Al amanecer miro a la mesilla y me encuentro todos los pañuelos del ayer descapullados, despegados del moco, abiertos como si el sol puñetero que a mí me ha quebrado el sueño les hubiera dado la energía necesaria para florecer. Durante la madrugada los fui dejando ahí unos encima de otros, cerrados en puño, en esos momentos en que el hombre que los depositaba era mi yo de anoche, muy distinto del que amanece. Cuando dormimos, no sé yo qué trajines tendrá la calimondra nuestra, la candeal y redonda, y cicatrizada, y cicatera, surrealista, maníaca, pelota, testa o como quieran, que nos transforma el sentimiento.
Siempre se ha dicho que hay que dormir las decisiones, que con la cabeza sin sueño se piensa mejor. Es verdad, a la noche sufrimos la física derrota de los impedidos, pero también estamos más fecundados, cargados de proyectos, de sinceridades, sueños, de párpados que decaen pero a los que les llega la resistencia roja que el corazón les enchuta. Y al aletear bobaliconamente las pestañas, todos somos otros, todos somos esos que no éramos anoche, y nos preguntamos qué hacen ahí todos los pañuelos desflorados, por qué anoche canté aquella canción y no me quedé mudo, por qué sugerí aquello y no dije lo otro, por qué no callé, en definitiva, como callan los sabios. No importa que nos hubiésemos ido durmiendo al compás de una vihuela cubana, felices, no sé, pensando en alguien, pensándonos tú y yo, da lo mismo. Todo lo frustra el amanecer. Y ya todo es recuerdo, que el recuerdo es/ la pena de sí mismo,/ el dolor del tamaño,/ del tiempo dijo Salinas. Del moco que dejó transparente sombra sobre el pañuelo.
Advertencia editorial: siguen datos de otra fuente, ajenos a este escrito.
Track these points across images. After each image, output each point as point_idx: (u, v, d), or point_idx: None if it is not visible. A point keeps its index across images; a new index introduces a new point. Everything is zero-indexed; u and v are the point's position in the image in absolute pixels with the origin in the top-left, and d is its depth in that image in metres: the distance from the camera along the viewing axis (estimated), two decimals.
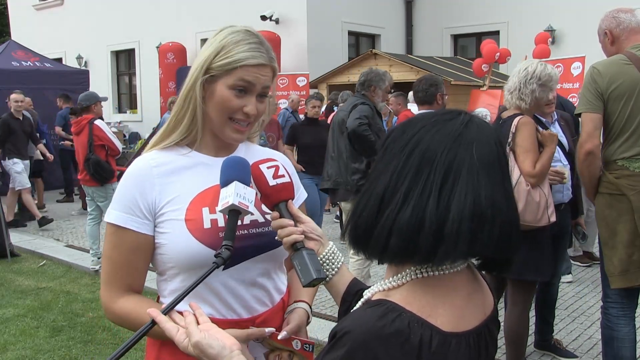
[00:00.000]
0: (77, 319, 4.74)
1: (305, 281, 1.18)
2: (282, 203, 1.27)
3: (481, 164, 0.93)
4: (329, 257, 1.27)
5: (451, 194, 0.91)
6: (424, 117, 1.00)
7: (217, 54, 1.35)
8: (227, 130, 1.39)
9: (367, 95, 4.64)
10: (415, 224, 0.91)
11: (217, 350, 1.04)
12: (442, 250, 0.91)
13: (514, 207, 0.98)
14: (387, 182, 0.95)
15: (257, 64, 1.35)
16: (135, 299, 1.38)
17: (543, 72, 3.05)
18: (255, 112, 1.38)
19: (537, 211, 2.97)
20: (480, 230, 0.92)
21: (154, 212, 1.37)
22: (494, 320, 1.05)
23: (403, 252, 0.93)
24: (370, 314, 0.92)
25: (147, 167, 1.39)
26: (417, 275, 0.96)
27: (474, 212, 0.91)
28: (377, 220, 0.95)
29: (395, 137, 1.00)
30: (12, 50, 11.51)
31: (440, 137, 0.94)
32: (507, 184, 0.98)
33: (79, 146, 6.13)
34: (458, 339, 0.93)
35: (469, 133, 0.95)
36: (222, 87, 1.35)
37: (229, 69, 1.34)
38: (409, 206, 0.92)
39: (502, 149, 0.99)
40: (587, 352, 3.88)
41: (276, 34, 11.54)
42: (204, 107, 1.38)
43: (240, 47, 1.34)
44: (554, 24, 11.70)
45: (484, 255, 1.00)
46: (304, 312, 1.49)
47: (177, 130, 1.41)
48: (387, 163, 0.98)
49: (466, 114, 0.99)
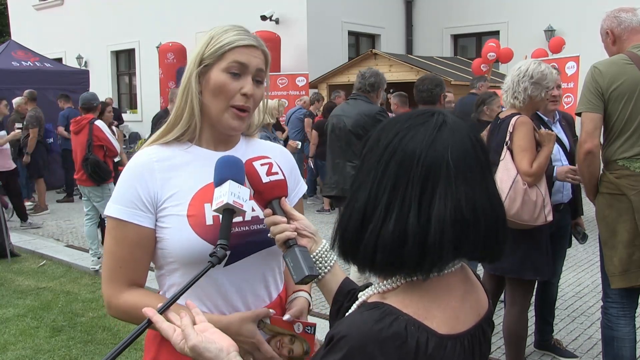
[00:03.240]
0: (77, 319, 4.74)
1: (297, 278, 1.18)
2: (275, 200, 1.27)
3: (458, 168, 0.92)
4: (321, 255, 1.26)
5: (431, 204, 0.91)
6: (398, 120, 0.99)
7: (207, 44, 1.39)
8: (226, 117, 1.39)
9: (372, 97, 4.62)
10: (399, 239, 0.91)
11: (214, 354, 1.03)
12: (428, 261, 0.92)
13: (498, 203, 0.98)
14: (367, 196, 0.95)
15: (247, 44, 1.38)
16: (141, 292, 1.38)
17: (536, 70, 3.05)
18: (253, 92, 1.38)
19: (534, 210, 2.98)
20: (465, 236, 0.92)
21: (155, 205, 1.37)
22: (488, 321, 1.06)
23: (390, 266, 0.94)
24: (367, 317, 0.92)
25: (148, 161, 1.39)
26: (411, 278, 0.96)
27: (455, 220, 0.91)
28: (361, 235, 0.95)
29: (371, 146, 1.00)
30: (12, 50, 11.52)
31: (415, 145, 0.93)
32: (488, 182, 0.97)
33: (77, 146, 6.13)
34: (453, 341, 0.94)
35: (443, 137, 0.94)
36: (216, 73, 1.37)
37: (221, 54, 1.37)
38: (391, 220, 0.92)
39: (480, 147, 0.98)
40: (587, 352, 3.88)
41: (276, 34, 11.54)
42: (201, 99, 1.39)
43: (228, 33, 1.39)
44: (554, 24, 11.70)
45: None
46: (305, 300, 1.51)
47: (177, 125, 1.42)
48: (365, 174, 0.98)
49: (439, 114, 0.98)
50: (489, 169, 0.99)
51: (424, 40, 13.98)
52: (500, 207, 0.99)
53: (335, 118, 4.68)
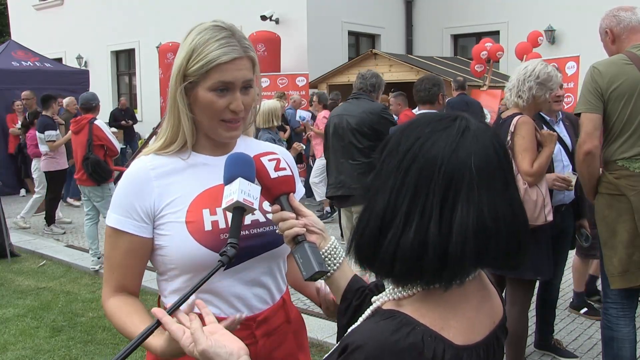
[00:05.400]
0: (77, 319, 4.74)
1: (307, 274, 1.15)
2: (284, 196, 1.24)
3: (481, 177, 0.89)
4: (330, 252, 1.24)
5: (452, 213, 0.88)
6: (419, 124, 0.96)
7: (189, 58, 1.33)
8: (219, 131, 1.39)
9: (373, 97, 4.64)
10: (419, 249, 0.88)
11: (224, 358, 1.02)
12: (448, 272, 0.89)
13: (521, 212, 0.95)
14: (386, 202, 0.92)
15: (230, 59, 1.32)
16: (121, 301, 1.38)
17: (542, 71, 3.06)
18: (242, 108, 1.36)
19: (534, 210, 2.98)
20: (486, 247, 0.89)
21: (152, 215, 1.37)
22: (502, 328, 1.03)
23: (409, 276, 0.92)
24: (384, 327, 0.90)
25: (145, 170, 1.39)
26: (430, 287, 0.94)
27: (477, 230, 0.87)
28: (379, 242, 0.92)
29: (391, 149, 0.96)
30: (12, 50, 11.52)
31: (436, 152, 0.90)
32: (511, 190, 0.94)
33: (77, 145, 6.14)
34: (469, 352, 0.92)
35: (466, 144, 0.90)
36: (203, 92, 1.33)
37: (204, 72, 1.32)
38: (411, 230, 0.88)
39: (503, 153, 0.95)
40: (587, 352, 3.87)
41: (276, 34, 11.55)
42: (191, 115, 1.37)
43: (210, 46, 1.31)
44: (554, 24, 11.70)
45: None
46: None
47: (175, 142, 1.40)
48: (384, 180, 0.94)
49: (462, 119, 0.94)
50: (513, 177, 0.96)
51: (424, 40, 13.98)
52: (523, 216, 0.95)
53: (337, 118, 4.65)
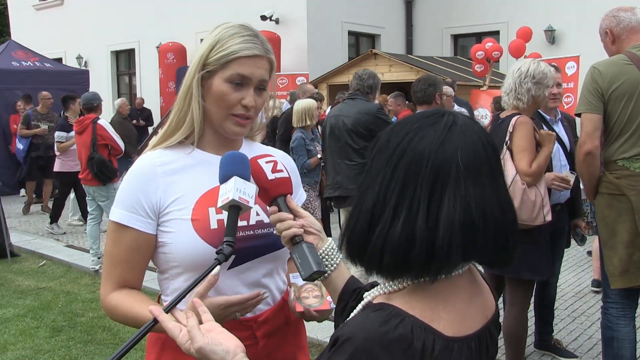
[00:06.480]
0: (77, 319, 4.74)
1: (306, 274, 1.17)
2: (281, 197, 1.26)
3: (467, 171, 0.90)
4: (327, 253, 1.25)
5: (439, 207, 0.89)
6: (409, 121, 0.98)
7: (212, 48, 1.36)
8: (227, 123, 1.39)
9: (370, 98, 4.64)
10: (406, 242, 0.90)
11: (220, 356, 1.02)
12: (435, 265, 0.91)
13: (509, 208, 0.96)
14: (375, 197, 0.94)
15: (251, 55, 1.35)
16: (125, 292, 1.38)
17: (537, 70, 3.06)
18: (254, 104, 1.37)
19: (533, 210, 2.98)
20: (473, 241, 0.90)
21: (157, 211, 1.37)
22: (495, 323, 1.04)
23: (397, 269, 0.93)
24: (373, 319, 0.91)
25: (151, 166, 1.39)
26: (418, 280, 0.95)
27: (464, 223, 0.89)
28: (369, 237, 0.94)
29: (381, 146, 0.98)
30: (12, 50, 11.52)
31: (424, 146, 0.92)
32: (499, 184, 0.95)
33: (82, 145, 6.14)
34: (460, 343, 0.93)
35: (453, 138, 0.92)
36: (218, 82, 1.35)
37: (224, 62, 1.34)
38: (399, 223, 0.90)
39: (491, 149, 0.96)
40: (587, 352, 3.88)
41: (276, 34, 11.54)
42: (203, 103, 1.38)
43: (234, 40, 1.35)
44: (554, 24, 11.70)
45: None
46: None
47: (180, 130, 1.41)
48: (374, 176, 0.96)
49: (449, 114, 0.96)
50: (500, 172, 0.97)
51: (424, 40, 13.97)
52: (511, 211, 0.96)
53: (333, 118, 4.68)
Me incorporo y siento un vahído triste, una pesadumbre que pesa de veras. Hay como una desilusión odorífica al elegir la ropa, nos desagrada mirarnos la legaña en el espejo y, luego, ya en pelota, nuestros oídos también despiertan quejosos cuando empinamos el mango de la ducha para que vomite la lluvia la alcachofa. Ducharse es ser protagonista de un chaparrón sencillamente. Ducharse no es más que pegar las palmas a los pabellones auditivos y escuchar el repiqueteo de las gotas sobre el cráneo. Y así, ducharse es el recuerdo de una tormenta pretérita. Ya saben lo de Borges: La lluvia es una cosa que siempre sucede en el pasado.
Del pasado más remoto tengo yo la tos pectoral mañanera que sabe ligeramente a sangre. Anoche, cuando no éramos los de ahora, el pecho respiraba henchido, suspiraba palabras silbantes y éramos próceres de la asamblea nocturna del amparo ante tanta oscuridad. Tarareábamos ‘El soldado’ de María Teresa Vera y Rafael Zequeira, y que suena al final de la película ‘Lugares comunes’. Y con una decaída esperanza nos cantábamos: Me voy, me voy. Pero no llores, alma mía, que volveré mañana, sabiendo que mañana no volveríamos ninguno, que Larra tampoco volvió cuando se lo insultaron aquellos funcionarios del Diecinueve. Adiós, adiós, lucero de mis noches. Tan sencillamente que ya se me riegan los ojos.
Que yo recuerde ahora, creo que aún no he gastado pañuelos para borrarme ningunas lágrimas. Para eso uso yo las yemas de los dedos, que se restriegan por mis párpados hasta que me acaban escociendo los ojizarcos míos, que los he sacado de las dos abuelas. Ellos, los pañuelos, no me sirven para espantar el llanto porque yo siempre fui de llorar a lágrima viva y de querer sentir la ardiente gota deslizarse por mis mejillas, dejarlas secar al calor de mi dermis y aspirar un recuerdo marítimo de promesa, no llores, ángel mío, que volveré mañana, aunque nos estemos dando el adiós definitivo. Como cuando llego a casa y me voy sacando del bolsillo todos los pañuelos usados, dejándolos sobre la mesilla para cantarles el adiós, porque sé que mañana su moco, ya su moco y no el mío, amanecerá desaparecido, el pañuelo desperezado con la sombra líquida que dejó la flema, mientras yo voy estriñendo la cara para llamar a las lágrimas y que me rompan el tapón de mi tabique.